The American Public Health Association is the organization that has organized National Public Health Week (NPHW) and designed a Healthy Climate Pledge, which asks those who are interested to practice 5 behaviors throughout this national awareness week. Hopefully, you may be encouraged, enough, to adopt several of them on a long-term basis. The basic pledge:
1.) Travel differently: Walk, use public transportation, carpool, bike, or telecommute.
2.) Eat differently: Eat less commercially produced meat and more fruits and vegetables, and buy more of your foods from community farmers' markets to minimize cross-country trucking needs.
3.) Be prepared: Prepare for climate-change related emergencies by creating "Climate Kits," and becoming informed about the health impacts of climate change and regional climate change in your community.
4.) "Green" your work: Reuse and recycle paper, print less, use energy saving computer settings.
5.) "Green" your home: Seal and insulate your home or apartment, use water efficiently.
Here are a few add ons I thought of, and I'm sure you can think of several more.
Clean green: Use baking soda to eliminate carpet odors; use white vinegar to clean tile, appliances and discourage ants (spray undiluted outside doorways and windows) and so much more; Hydrogen peroxide is a wonderful laundry brightener for whites; clean copper-bottom pots and pans with lemon juice.

Task requirements: Could you update the pledge text from "The American Public" to "bike, or telecommute." so that "carpool" reads "share rides" instead? Work from the pledge text alone.

Extracted records:
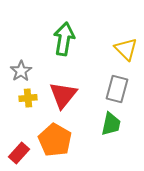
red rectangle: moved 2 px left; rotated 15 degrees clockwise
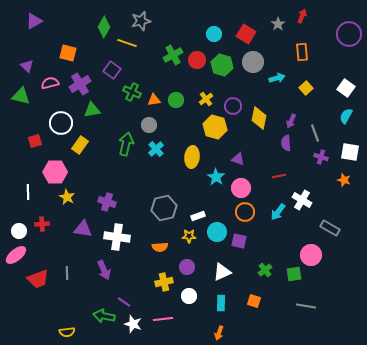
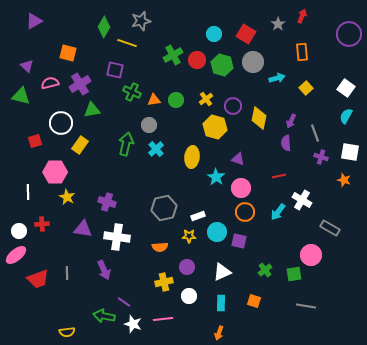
purple square at (112, 70): moved 3 px right; rotated 24 degrees counterclockwise
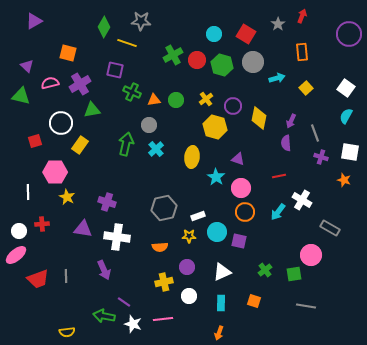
gray star at (141, 21): rotated 18 degrees clockwise
gray line at (67, 273): moved 1 px left, 3 px down
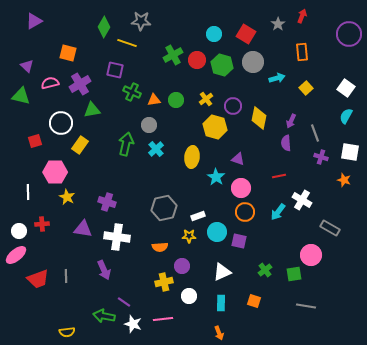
purple circle at (187, 267): moved 5 px left, 1 px up
orange arrow at (219, 333): rotated 40 degrees counterclockwise
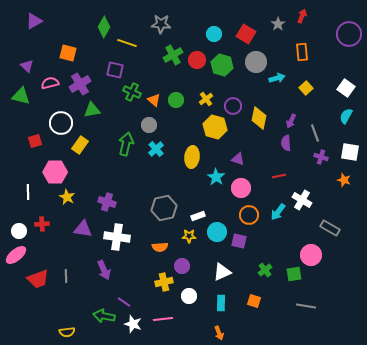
gray star at (141, 21): moved 20 px right, 3 px down
gray circle at (253, 62): moved 3 px right
orange triangle at (154, 100): rotated 48 degrees clockwise
orange circle at (245, 212): moved 4 px right, 3 px down
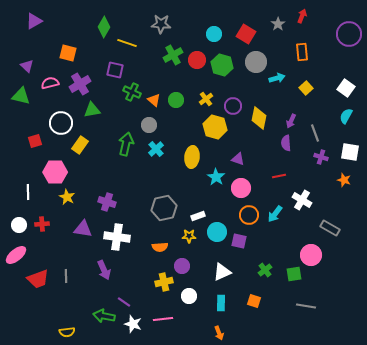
cyan arrow at (278, 212): moved 3 px left, 2 px down
white circle at (19, 231): moved 6 px up
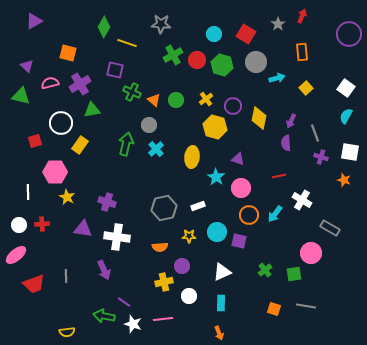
white rectangle at (198, 216): moved 10 px up
pink circle at (311, 255): moved 2 px up
red trapezoid at (38, 279): moved 4 px left, 5 px down
orange square at (254, 301): moved 20 px right, 8 px down
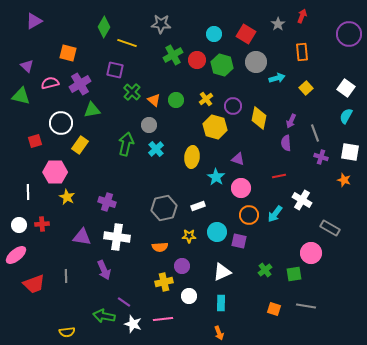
green cross at (132, 92): rotated 18 degrees clockwise
purple triangle at (83, 229): moved 1 px left, 8 px down
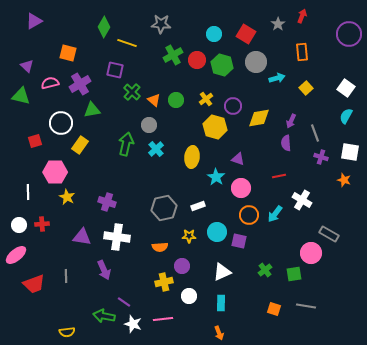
yellow diamond at (259, 118): rotated 70 degrees clockwise
gray rectangle at (330, 228): moved 1 px left, 6 px down
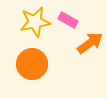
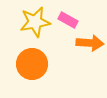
orange arrow: rotated 40 degrees clockwise
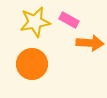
pink rectangle: moved 1 px right
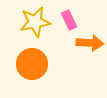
pink rectangle: rotated 36 degrees clockwise
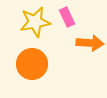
pink rectangle: moved 2 px left, 3 px up
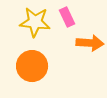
yellow star: rotated 16 degrees clockwise
orange circle: moved 2 px down
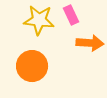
pink rectangle: moved 4 px right, 2 px up
yellow star: moved 4 px right, 2 px up
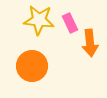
pink rectangle: moved 1 px left, 8 px down
orange arrow: rotated 80 degrees clockwise
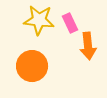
orange arrow: moved 2 px left, 3 px down
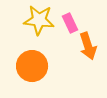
orange arrow: rotated 12 degrees counterclockwise
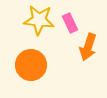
orange arrow: moved 1 px down; rotated 36 degrees clockwise
orange circle: moved 1 px left, 1 px up
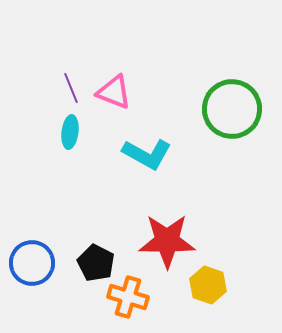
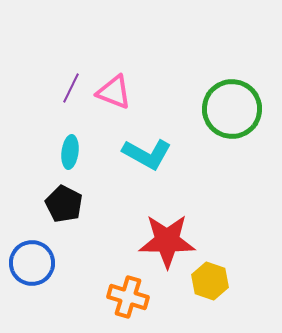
purple line: rotated 48 degrees clockwise
cyan ellipse: moved 20 px down
black pentagon: moved 32 px left, 59 px up
yellow hexagon: moved 2 px right, 4 px up
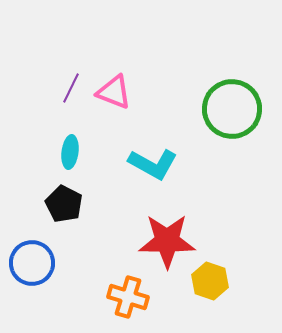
cyan L-shape: moved 6 px right, 10 px down
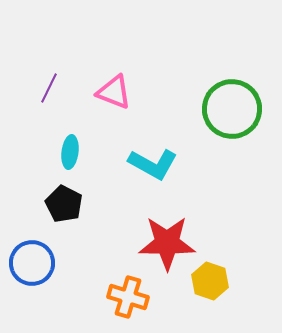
purple line: moved 22 px left
red star: moved 2 px down
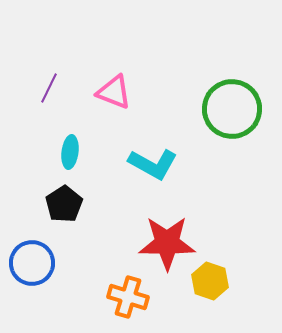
black pentagon: rotated 12 degrees clockwise
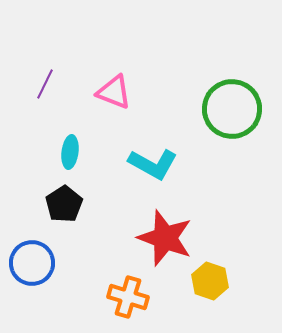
purple line: moved 4 px left, 4 px up
red star: moved 2 px left, 5 px up; rotated 20 degrees clockwise
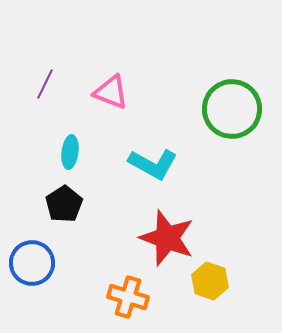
pink triangle: moved 3 px left
red star: moved 2 px right
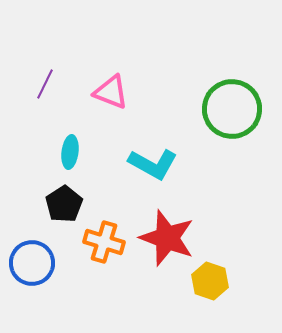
orange cross: moved 24 px left, 55 px up
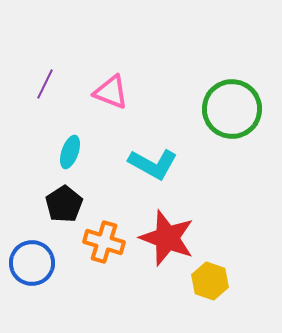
cyan ellipse: rotated 12 degrees clockwise
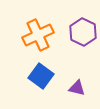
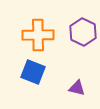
orange cross: rotated 24 degrees clockwise
blue square: moved 8 px left, 4 px up; rotated 15 degrees counterclockwise
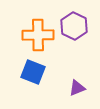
purple hexagon: moved 9 px left, 6 px up
purple triangle: rotated 36 degrees counterclockwise
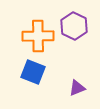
orange cross: moved 1 px down
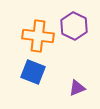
orange cross: rotated 8 degrees clockwise
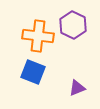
purple hexagon: moved 1 px left, 1 px up
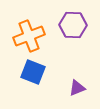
purple hexagon: rotated 24 degrees counterclockwise
orange cross: moved 9 px left; rotated 28 degrees counterclockwise
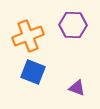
orange cross: moved 1 px left
purple triangle: rotated 42 degrees clockwise
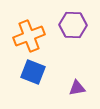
orange cross: moved 1 px right
purple triangle: rotated 30 degrees counterclockwise
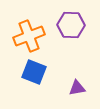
purple hexagon: moved 2 px left
blue square: moved 1 px right
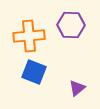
orange cross: rotated 16 degrees clockwise
purple triangle: rotated 30 degrees counterclockwise
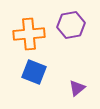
purple hexagon: rotated 12 degrees counterclockwise
orange cross: moved 2 px up
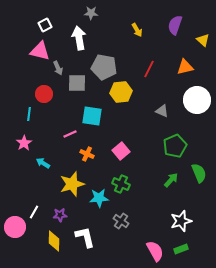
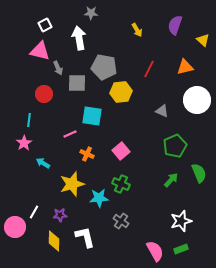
cyan line: moved 6 px down
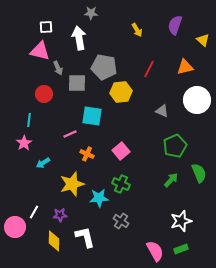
white square: moved 1 px right, 2 px down; rotated 24 degrees clockwise
cyan arrow: rotated 64 degrees counterclockwise
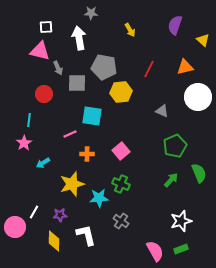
yellow arrow: moved 7 px left
white circle: moved 1 px right, 3 px up
orange cross: rotated 24 degrees counterclockwise
white L-shape: moved 1 px right, 2 px up
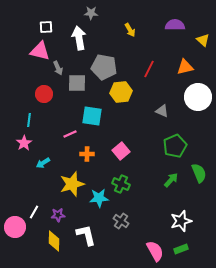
purple semicircle: rotated 72 degrees clockwise
purple star: moved 2 px left
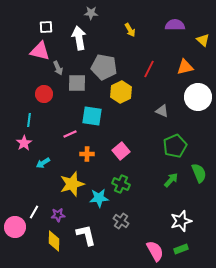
yellow hexagon: rotated 20 degrees counterclockwise
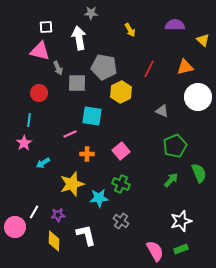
red circle: moved 5 px left, 1 px up
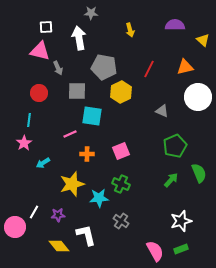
yellow arrow: rotated 16 degrees clockwise
gray square: moved 8 px down
pink square: rotated 18 degrees clockwise
yellow diamond: moved 5 px right, 5 px down; rotated 40 degrees counterclockwise
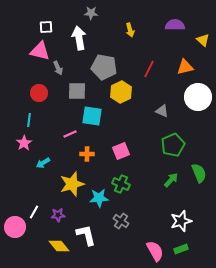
green pentagon: moved 2 px left, 1 px up
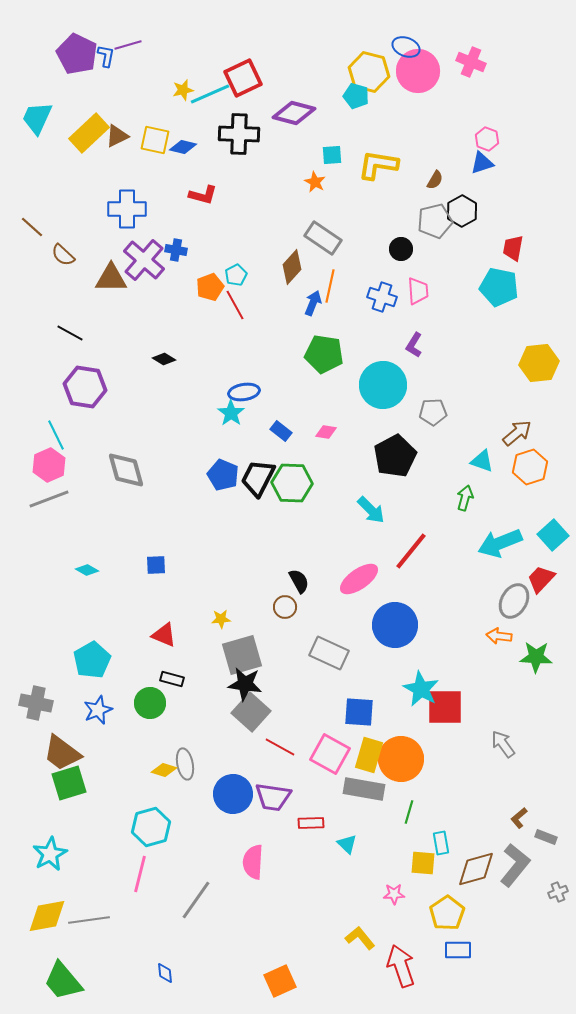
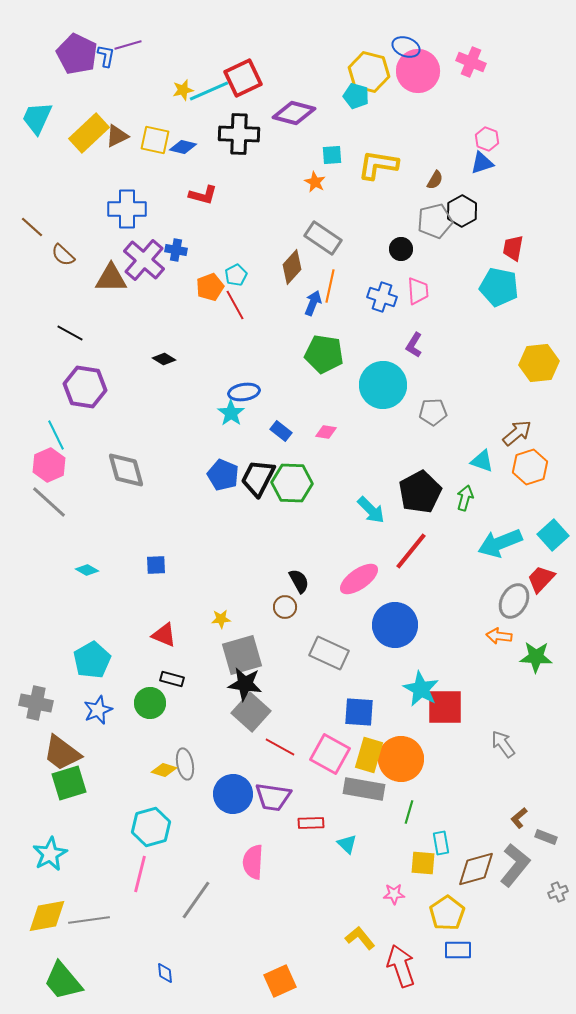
cyan line at (210, 94): moved 1 px left, 3 px up
black pentagon at (395, 456): moved 25 px right, 36 px down
gray line at (49, 499): moved 3 px down; rotated 63 degrees clockwise
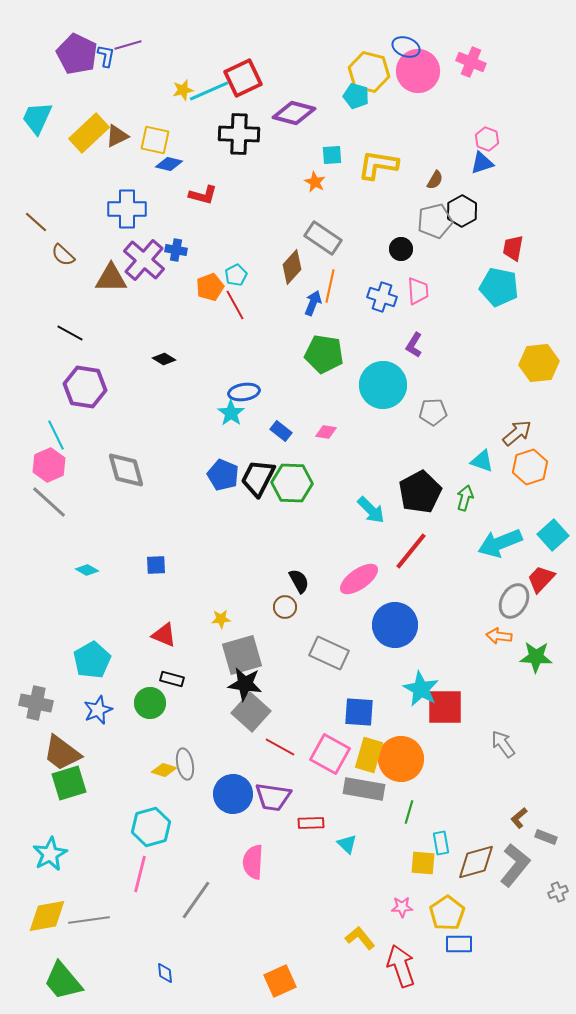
blue diamond at (183, 147): moved 14 px left, 17 px down
brown line at (32, 227): moved 4 px right, 5 px up
brown diamond at (476, 869): moved 7 px up
pink star at (394, 894): moved 8 px right, 13 px down
blue rectangle at (458, 950): moved 1 px right, 6 px up
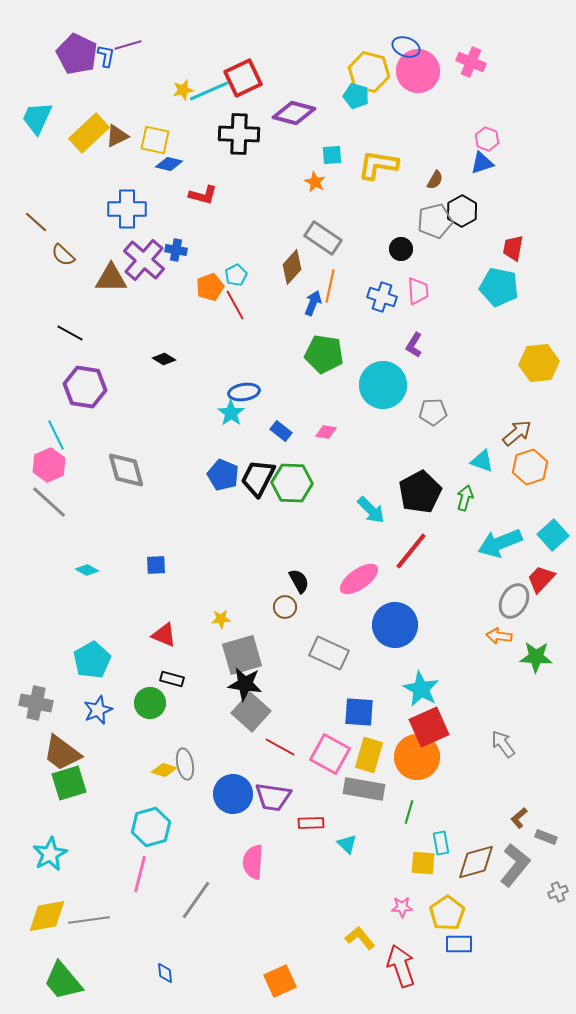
red square at (445, 707): moved 16 px left, 20 px down; rotated 24 degrees counterclockwise
orange circle at (401, 759): moved 16 px right, 2 px up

Complete response:
The American Public Health Association is the organization that has organized National Public Health Week (NPHW) and designed a Healthy Climate Pledge, which asks those who are interested to practice 5 behaviors throughout this national awareness week. Hopefully, you may be encouraged, enough, to adopt several of them on a long-term basis. The basic pledge:
1.) Travel differently: Walk, use public transportation, share rides, bike, or telecommute.